▸ **INPUT DATA**
────────────────────────────────────────

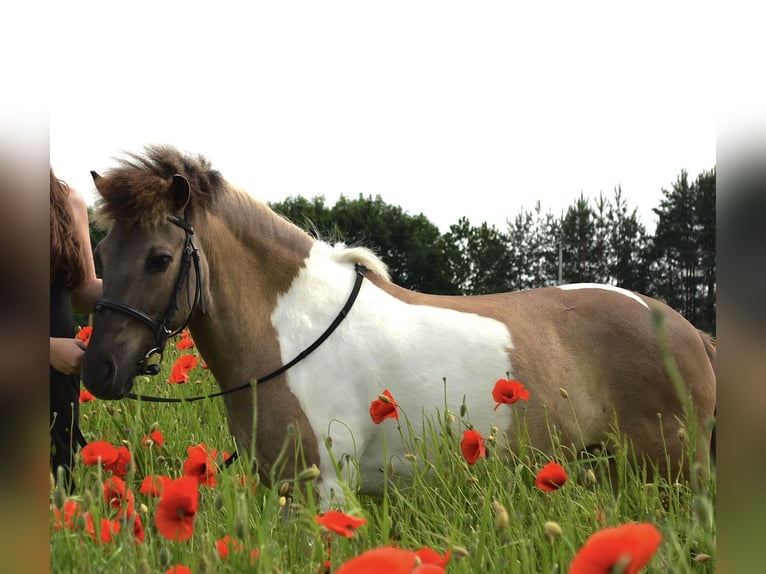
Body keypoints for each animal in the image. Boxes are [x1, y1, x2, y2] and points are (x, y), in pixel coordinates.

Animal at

────────────────────────────────────────

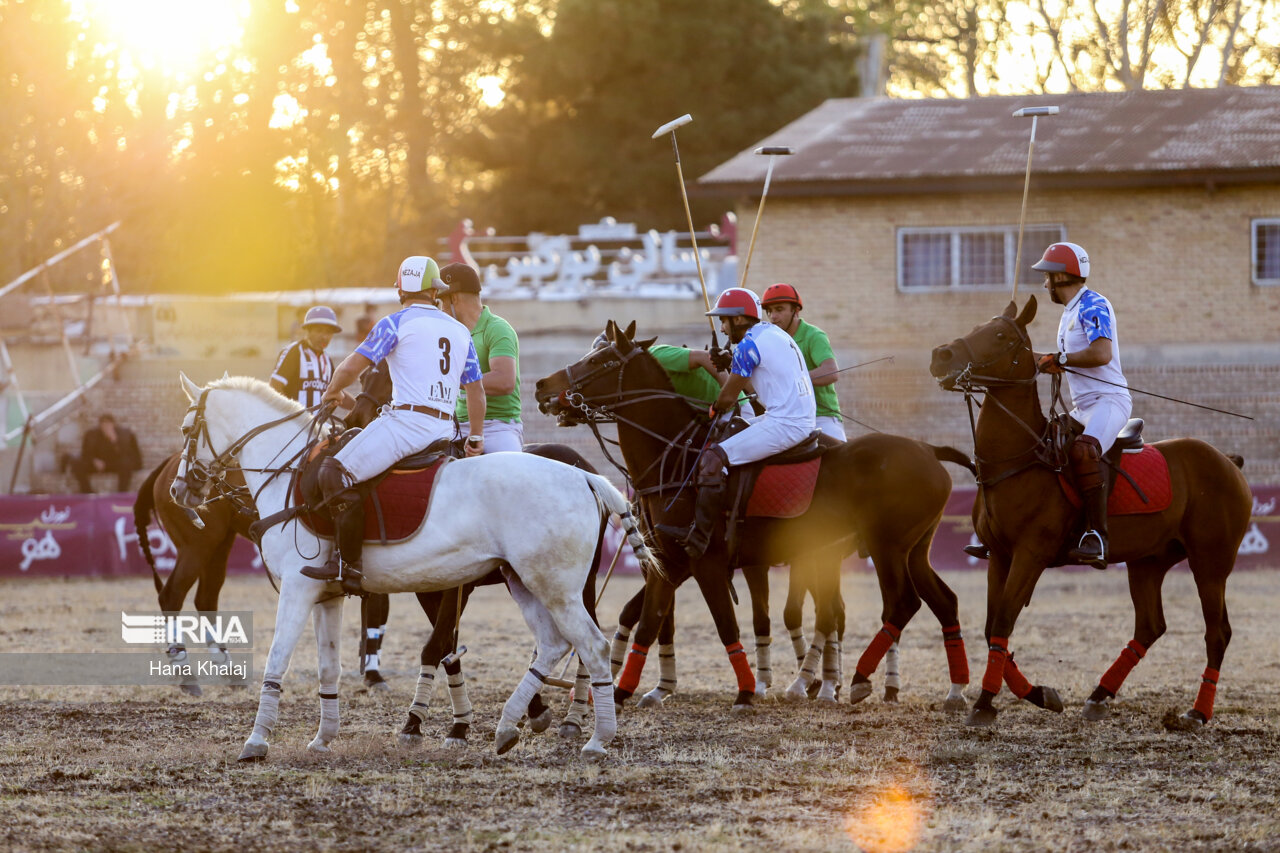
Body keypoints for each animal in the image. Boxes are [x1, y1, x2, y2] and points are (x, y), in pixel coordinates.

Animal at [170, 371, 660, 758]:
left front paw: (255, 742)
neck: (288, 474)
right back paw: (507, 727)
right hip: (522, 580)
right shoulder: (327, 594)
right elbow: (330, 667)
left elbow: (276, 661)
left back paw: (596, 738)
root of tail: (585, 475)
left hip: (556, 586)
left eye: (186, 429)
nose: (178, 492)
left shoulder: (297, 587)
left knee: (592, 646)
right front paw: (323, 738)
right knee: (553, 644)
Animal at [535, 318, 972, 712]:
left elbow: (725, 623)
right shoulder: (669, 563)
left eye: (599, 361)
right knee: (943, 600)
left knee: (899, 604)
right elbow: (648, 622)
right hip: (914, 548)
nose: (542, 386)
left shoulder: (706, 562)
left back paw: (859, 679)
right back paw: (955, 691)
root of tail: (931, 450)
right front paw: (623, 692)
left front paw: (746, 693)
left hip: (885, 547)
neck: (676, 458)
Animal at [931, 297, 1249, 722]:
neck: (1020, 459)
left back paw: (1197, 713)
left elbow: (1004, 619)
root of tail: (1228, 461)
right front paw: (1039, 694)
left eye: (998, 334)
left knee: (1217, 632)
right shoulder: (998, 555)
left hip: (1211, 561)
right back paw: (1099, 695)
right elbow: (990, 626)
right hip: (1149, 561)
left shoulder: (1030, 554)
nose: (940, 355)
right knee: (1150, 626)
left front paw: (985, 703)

────────────────────────────────────────

▸ **ASSIGNED TASK**
Copy the lines of the entries above that mention "shoulder".

▸ **REPLY TO THE TASK**
right shoulder: (327, 594)
left shoulder: (297, 587)
right shoulder: (669, 563)
left shoulder: (706, 562)
right shoulder: (998, 555)
left shoulder: (1030, 554)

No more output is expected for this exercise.